No campo das artes, o começo do século XX foi movido por ares

internacionalistas. Um dos grandes acontecimentos de 19178 foi a exposição das

telas expressionistas de Anita Malfati que, abrindo as portas do país às idéias

“futuristas”, desencadeou o período de polêmica renovação das artes plásticas.
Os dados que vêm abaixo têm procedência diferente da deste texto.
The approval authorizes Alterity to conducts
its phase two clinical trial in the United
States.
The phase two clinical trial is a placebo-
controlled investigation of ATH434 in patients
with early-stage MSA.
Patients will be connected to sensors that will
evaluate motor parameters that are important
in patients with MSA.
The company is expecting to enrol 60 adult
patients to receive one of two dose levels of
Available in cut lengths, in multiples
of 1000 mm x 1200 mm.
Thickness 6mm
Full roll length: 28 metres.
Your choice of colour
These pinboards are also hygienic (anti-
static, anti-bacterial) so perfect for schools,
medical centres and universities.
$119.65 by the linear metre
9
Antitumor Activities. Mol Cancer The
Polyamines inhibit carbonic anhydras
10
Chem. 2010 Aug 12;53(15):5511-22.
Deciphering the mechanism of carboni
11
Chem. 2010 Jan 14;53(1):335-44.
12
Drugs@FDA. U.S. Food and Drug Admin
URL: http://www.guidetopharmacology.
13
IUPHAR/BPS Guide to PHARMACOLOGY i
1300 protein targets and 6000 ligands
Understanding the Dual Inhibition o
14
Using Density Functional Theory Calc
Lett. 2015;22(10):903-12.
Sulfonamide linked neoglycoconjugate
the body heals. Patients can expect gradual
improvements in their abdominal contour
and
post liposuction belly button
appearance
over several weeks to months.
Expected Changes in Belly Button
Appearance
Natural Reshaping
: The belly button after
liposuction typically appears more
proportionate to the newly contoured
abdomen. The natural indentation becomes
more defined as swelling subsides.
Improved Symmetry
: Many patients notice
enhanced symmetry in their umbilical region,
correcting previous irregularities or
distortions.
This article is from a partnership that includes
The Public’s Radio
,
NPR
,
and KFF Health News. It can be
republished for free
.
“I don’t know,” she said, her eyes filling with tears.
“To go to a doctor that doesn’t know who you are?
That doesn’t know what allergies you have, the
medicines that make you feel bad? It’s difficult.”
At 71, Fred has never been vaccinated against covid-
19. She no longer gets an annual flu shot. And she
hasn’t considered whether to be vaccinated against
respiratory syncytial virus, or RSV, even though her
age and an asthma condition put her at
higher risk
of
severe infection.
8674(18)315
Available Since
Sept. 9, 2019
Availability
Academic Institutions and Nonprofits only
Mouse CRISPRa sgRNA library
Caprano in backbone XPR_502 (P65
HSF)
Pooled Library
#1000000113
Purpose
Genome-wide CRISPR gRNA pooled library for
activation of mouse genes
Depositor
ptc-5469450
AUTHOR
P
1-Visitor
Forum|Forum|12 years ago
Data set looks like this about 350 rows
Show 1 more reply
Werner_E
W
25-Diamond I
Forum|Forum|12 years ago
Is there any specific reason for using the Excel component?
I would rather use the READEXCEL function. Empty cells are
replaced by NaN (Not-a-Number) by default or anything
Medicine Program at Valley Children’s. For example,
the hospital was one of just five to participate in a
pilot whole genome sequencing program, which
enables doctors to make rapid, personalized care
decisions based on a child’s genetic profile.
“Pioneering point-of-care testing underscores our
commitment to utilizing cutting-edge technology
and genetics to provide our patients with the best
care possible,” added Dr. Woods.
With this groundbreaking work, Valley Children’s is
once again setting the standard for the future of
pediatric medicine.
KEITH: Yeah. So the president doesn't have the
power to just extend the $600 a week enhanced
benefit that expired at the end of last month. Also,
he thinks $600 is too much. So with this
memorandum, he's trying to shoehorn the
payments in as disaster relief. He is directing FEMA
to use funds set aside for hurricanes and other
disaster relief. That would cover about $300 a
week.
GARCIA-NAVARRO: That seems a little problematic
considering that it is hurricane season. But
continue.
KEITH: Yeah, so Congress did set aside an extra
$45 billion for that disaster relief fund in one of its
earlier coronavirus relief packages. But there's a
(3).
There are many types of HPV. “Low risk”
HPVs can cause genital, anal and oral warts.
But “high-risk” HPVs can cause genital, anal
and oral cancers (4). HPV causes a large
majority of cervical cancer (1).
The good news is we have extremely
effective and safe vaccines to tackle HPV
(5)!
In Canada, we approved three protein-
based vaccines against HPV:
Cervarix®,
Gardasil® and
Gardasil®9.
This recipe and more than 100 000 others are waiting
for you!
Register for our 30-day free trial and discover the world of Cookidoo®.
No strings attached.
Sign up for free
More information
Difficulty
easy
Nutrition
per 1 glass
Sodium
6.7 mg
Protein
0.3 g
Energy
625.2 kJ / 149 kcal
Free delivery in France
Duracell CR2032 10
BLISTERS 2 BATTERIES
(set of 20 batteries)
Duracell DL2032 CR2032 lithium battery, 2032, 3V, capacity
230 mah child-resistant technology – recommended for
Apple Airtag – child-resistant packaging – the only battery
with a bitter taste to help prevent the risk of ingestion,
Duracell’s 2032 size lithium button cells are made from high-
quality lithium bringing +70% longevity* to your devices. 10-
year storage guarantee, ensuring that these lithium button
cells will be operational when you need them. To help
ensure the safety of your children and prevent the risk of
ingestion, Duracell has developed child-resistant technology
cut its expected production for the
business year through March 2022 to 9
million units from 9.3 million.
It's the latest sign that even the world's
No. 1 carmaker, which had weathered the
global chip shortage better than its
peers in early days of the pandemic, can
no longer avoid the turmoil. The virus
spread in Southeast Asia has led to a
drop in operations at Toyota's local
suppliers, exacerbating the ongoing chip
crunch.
Em seguida, a chegada do escultor Victor Brecheret da Europa e sua

descoberta em 1920 por Oswald de Andrade e Menotti Del Picchia foram outro ponto

importante para o nascimento de uma estética modernista entre nós. Desse artista,

contaram episódios: a leitura “da inocência dos primitivos” feita de suas obras pelo

mesmo Oswald, a inspiração de Mário de Andrade para escrever Paulicéia

Desvairada, revelada pela obra Cabeça de Cristo e a encomenda pelo então

governador de São Paulo Washington Luís do Monumento dos Bandeirantes,

considerada “a primeira vitória oficial do modernismo brasileiro” (AQUINO, 2003, p.

29).

Nos cinco anos que separam a exposição de Anita do “levante” da Semana

de Arte Moderna em São Paulo, diversos artistas brasileiros mantiveram contato

com a Europa, tendo formado-se, aqui, uma elite de intelectuais antenados com toda

a produção artística européia, notadamente com a de Paris. Essa ponte possibilitou

a divulgação, para os paulistas, dos diversos “ismos” (futurismo, dadaísmo,

8 É sabido que nesse ano Mário de Andrade visitou Congonhas do Campo, tendo conhecido, não sabemos se pela primeira vez, a obra de Aleijadinho (ANDRADE, 1965, p. 44).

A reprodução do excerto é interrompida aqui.